> [What needs to be done]
Lines to return, exactly: from the line with "购买土地并持有未开发一段时间，" to the line with "Legături sus" in the entries below, both included.

> [Provided data]
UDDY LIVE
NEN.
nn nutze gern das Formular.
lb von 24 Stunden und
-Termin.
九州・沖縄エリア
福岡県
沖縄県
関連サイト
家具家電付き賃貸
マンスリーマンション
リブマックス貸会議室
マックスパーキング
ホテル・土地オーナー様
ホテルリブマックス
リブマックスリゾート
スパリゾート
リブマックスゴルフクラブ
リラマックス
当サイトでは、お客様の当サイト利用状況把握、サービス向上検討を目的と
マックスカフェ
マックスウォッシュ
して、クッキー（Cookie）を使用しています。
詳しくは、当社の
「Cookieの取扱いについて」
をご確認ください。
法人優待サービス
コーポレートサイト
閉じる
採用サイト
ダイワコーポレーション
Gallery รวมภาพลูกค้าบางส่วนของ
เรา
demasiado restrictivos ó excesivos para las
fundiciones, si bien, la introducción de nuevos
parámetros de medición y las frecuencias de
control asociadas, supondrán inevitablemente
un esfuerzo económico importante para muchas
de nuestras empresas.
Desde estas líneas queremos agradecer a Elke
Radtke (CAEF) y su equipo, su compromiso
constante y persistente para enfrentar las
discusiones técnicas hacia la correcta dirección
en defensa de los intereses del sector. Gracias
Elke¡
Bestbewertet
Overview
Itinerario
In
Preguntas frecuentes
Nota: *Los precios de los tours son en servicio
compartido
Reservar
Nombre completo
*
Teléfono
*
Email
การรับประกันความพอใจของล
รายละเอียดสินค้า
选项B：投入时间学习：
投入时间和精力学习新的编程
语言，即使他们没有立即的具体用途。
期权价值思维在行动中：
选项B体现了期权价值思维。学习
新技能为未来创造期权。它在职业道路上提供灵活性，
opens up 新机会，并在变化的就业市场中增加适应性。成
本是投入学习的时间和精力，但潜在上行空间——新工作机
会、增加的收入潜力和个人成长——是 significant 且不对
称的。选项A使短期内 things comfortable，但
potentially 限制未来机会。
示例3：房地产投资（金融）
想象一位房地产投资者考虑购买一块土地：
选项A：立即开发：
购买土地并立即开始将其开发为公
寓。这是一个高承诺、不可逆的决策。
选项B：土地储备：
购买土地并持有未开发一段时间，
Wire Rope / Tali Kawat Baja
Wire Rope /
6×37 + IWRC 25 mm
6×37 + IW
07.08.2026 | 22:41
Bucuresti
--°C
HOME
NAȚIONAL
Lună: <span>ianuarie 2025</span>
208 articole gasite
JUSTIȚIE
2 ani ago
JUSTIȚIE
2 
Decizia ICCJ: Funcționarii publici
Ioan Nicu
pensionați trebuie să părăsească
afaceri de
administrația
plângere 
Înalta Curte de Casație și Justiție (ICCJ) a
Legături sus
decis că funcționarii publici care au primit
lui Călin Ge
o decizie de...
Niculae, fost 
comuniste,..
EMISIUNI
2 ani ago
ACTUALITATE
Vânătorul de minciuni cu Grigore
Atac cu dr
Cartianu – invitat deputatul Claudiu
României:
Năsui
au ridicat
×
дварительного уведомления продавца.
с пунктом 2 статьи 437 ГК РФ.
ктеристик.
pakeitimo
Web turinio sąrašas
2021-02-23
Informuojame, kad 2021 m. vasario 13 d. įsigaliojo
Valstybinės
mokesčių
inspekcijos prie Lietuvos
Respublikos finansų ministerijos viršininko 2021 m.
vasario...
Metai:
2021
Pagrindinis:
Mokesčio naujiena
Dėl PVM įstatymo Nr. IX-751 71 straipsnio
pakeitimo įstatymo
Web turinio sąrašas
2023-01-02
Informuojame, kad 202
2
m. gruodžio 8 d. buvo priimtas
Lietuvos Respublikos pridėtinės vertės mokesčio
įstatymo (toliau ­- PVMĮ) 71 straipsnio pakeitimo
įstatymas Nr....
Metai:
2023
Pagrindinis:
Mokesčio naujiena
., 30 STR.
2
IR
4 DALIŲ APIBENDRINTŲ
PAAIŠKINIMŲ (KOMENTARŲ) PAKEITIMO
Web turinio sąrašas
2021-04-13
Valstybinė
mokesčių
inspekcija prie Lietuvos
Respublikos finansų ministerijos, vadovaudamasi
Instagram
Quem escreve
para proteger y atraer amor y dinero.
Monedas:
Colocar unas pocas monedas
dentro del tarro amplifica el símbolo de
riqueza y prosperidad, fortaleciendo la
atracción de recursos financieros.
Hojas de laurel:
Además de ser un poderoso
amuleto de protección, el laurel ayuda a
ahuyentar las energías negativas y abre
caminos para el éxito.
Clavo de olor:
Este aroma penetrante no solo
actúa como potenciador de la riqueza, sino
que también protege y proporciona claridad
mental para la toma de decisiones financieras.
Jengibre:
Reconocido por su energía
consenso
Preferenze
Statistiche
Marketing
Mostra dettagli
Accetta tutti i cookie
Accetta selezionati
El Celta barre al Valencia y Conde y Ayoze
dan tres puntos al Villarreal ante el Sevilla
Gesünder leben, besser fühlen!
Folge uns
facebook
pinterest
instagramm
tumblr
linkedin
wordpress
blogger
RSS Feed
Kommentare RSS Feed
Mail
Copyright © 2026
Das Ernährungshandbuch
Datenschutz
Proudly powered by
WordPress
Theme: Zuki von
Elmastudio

> [Written reply]
购买土地并持有未开发一段时间，
Wire Rope / Tali Kawat Baja
Wire Rope /
6×37 + IWRC 25 mm
6×37 + IW
07.08.2026 | 22:41
Bucuresti
--°C
HOME
NAȚIONAL
Lună: <span>ianuarie 2025</span>
208 articole gasite
JUSTIȚIE
2 ani ago
JUSTIȚIE
2 
Decizia ICCJ: Funcționarii publici
Ioan Nicu
pensionați trebuie să părăsească
afaceri de
administrația
plângere 
Înalta Curte de Casație și Justiție (ICCJ) a
Legături sus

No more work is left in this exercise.